The value of the Match is based on the level of elective deferrals into the 401(k) Plan.  The amount of shares of our Class A Common Stock used to make the Match is determined using the closing price on or about March 1 of each year for the previous calendar year’s Match.  The Match is discretionary and is equal to a maximum of 50% of elective deferrals by eligible employees, capped at 4% of the employee’s total cash compensation.  For the years ended December 31, 2015, 2014 and 2013, we recorded $6.2 million, $5.2 million and $3.1 million, respectively, of stock-based compensation expense related to the Match.
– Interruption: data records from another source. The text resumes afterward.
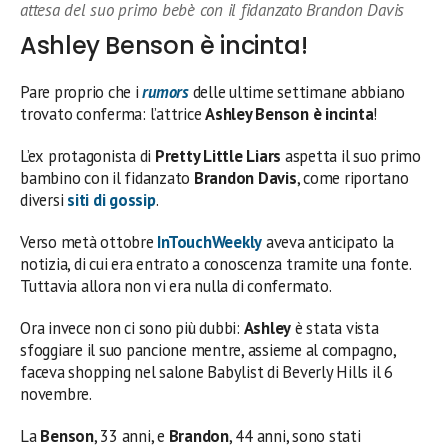
attesa del suo primo bebè con il fidanzato Brandon Davis
Ashley Benson è incinta!
Pare proprio che i
rumors
delle ultime settimane abbiano
trovato conferma: l’attrice
Ashley Benson è incinta
!
L’ex protagonista di
Pretty Little Liars
aspetta il suo primo
bambino con il fidanzato
Brandon Davis
, come riportano
diversi
siti di gossip
.
Verso metà ottobre
InTouchWeekly
aveva anticipato la
notizia, di cui era entrato a conoscenza tramite una fonte.
Tuttavia allora non vi era nulla di confermato.
Ora invece non ci sono più dubbi:
Ashley
è stata vista
sfoggiare il suo pancione mentre, assieme al compagno,
faceva shopping nel salone Babylist di Beverly Hills il 6
novembre.
La
Benson
, 33 anni, e
Brandon
, 44 anni, sono stati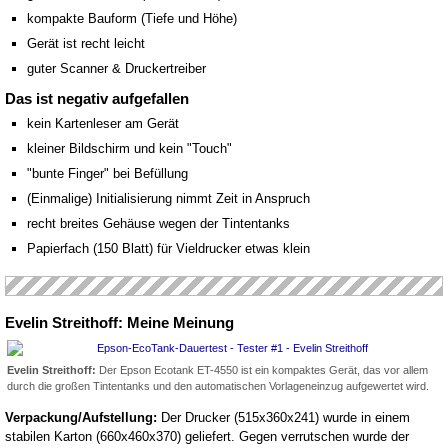
kompakte Bauform (Tiefe und Höhe)
Gerät ist recht leicht
guter Scanner & Druckertreiber
Das ist negativ aufgefallen
kein Kartenleser am Gerät
kleiner Bildschirm und kein "Touch"
"bunte Finger" bei Befüllung
(Einmalige) Initialisierung nimmt Zeit in Anspruch
recht breites Gehäuse wegen der Tintentanks
Papierfach (150 Blatt) für Vieldrucker etwas klein
Evelin Streithoff: Meine Meinung
Evelin Streithoff:
Der Epson Ecotank ET-4550 ist ein kompaktes Gerät, das vor allem
durch die großen Tintentanks und den automatischen Vorlageneinzug aufgewertet wird.
Verpackung/Aufstellung:
Der Drucker (515x360x241) wurde in einem
stabilen Karton (660x460x370) geliefert. Gegen verrutschen wurde der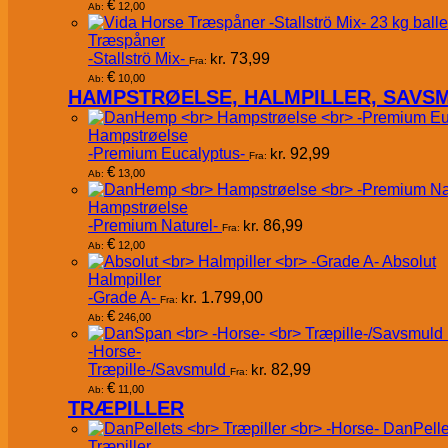
€
12,00
Ab:
Træspåner
-Stallströ Mix-
kr.
73,99
Fra:
€
10,00
Ab:
HAMPSTRØELSE, HALMPILLER, SAVS
Hampstrøelse
-Premium Eucalyptus-
kr.
92,99
Fra:
€
13,00
Ab:
Hampstrøelse
-Premium Naturel-
kr.
86,99
Fra:
€
12,00
Ab:
Absolut
Halmpiller
-Grade A-
kr.
1.799,00
Fra:
€
246,00
Ab:
-Horse-
Træpille-/Savsmuld
kr.
82,99
Fra:
€
11,00
Ab:
TRÆPILLER
DanPelle
Træpiller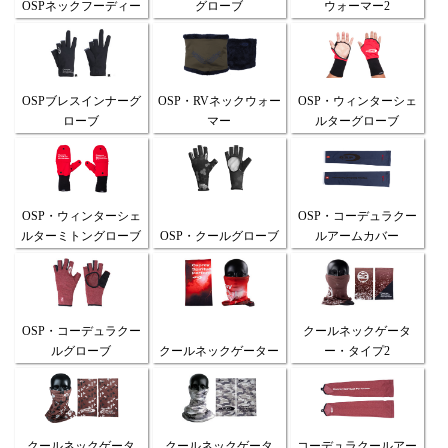
OSPネックフーディー
グローブ
ウォーマー2
OSPブレスインナーグ
OSP・RVネックウォー
OSP・ウィンターシェ
ローブ
マー
ルターグローブ
OSP・ウィンターシェ
OSP・コーデュラクー
ルターミトングローブ
OSP・クールグローブ
ルアームカバー
OSP・コーデュラクー
クールネックゲータ
ルグローブ
クールネックゲーター
ー・タイプ2
クールネックゲータ
クールネックゲータ
コーデュラクールアー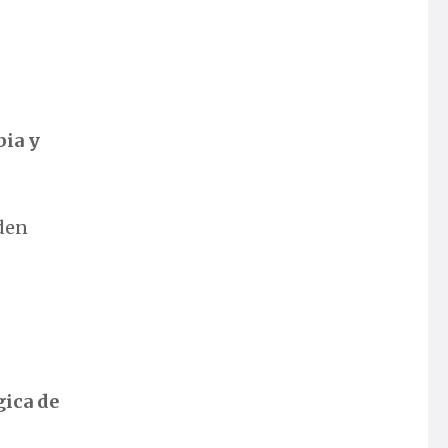
bia y
nden
gica de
A total of 3,000,000 shares of Class A Common Stock are reserved for matches under the plan.  As of December 31, 2015, 598,739 shares were available for future grants.
 
ESPP.  The ESPP allows eligible employees to purchase Class A Common Stock at 85% of the lesser of the fair value of the common stock as of the first day of the quarter and as of the last day of that quarter, subject to certain limits as defined in the ESPP. The stock-based compensation expense recorded related to the ESPP for the years ended December 31, 2015, 2014 and 2013 was $0.7 million, $0.7 million and $0.3 million, respectively.  A total of 2,200,000 shares of Class A Common Stock are reserved for awards under the plan.  As of December 31, 2015, 132,383 shares were available for future grants.
 
Subsidiary Stock Awards.  From time to time, we grant subsidiary stock awards to employees.  The subsidiary stock is typically in the form of a membership interest in a consolidated limited liability company, not traded on a public exchange and valued based on the estimated fair value of the subsidiary.  Fair value is typically estimated using discounted cash flow models and/or appraisals.  These stock awards vest immediately.  For the years ended December 31, 2015, 2014 and 2013, we recorded compensation expense of $1.8 million, $0.2 million and $0.3 million, respectively, related to these awards which increase noncontrolling interest equity.  These awards have no effect on the shares used in our basic and diluted earnings per share.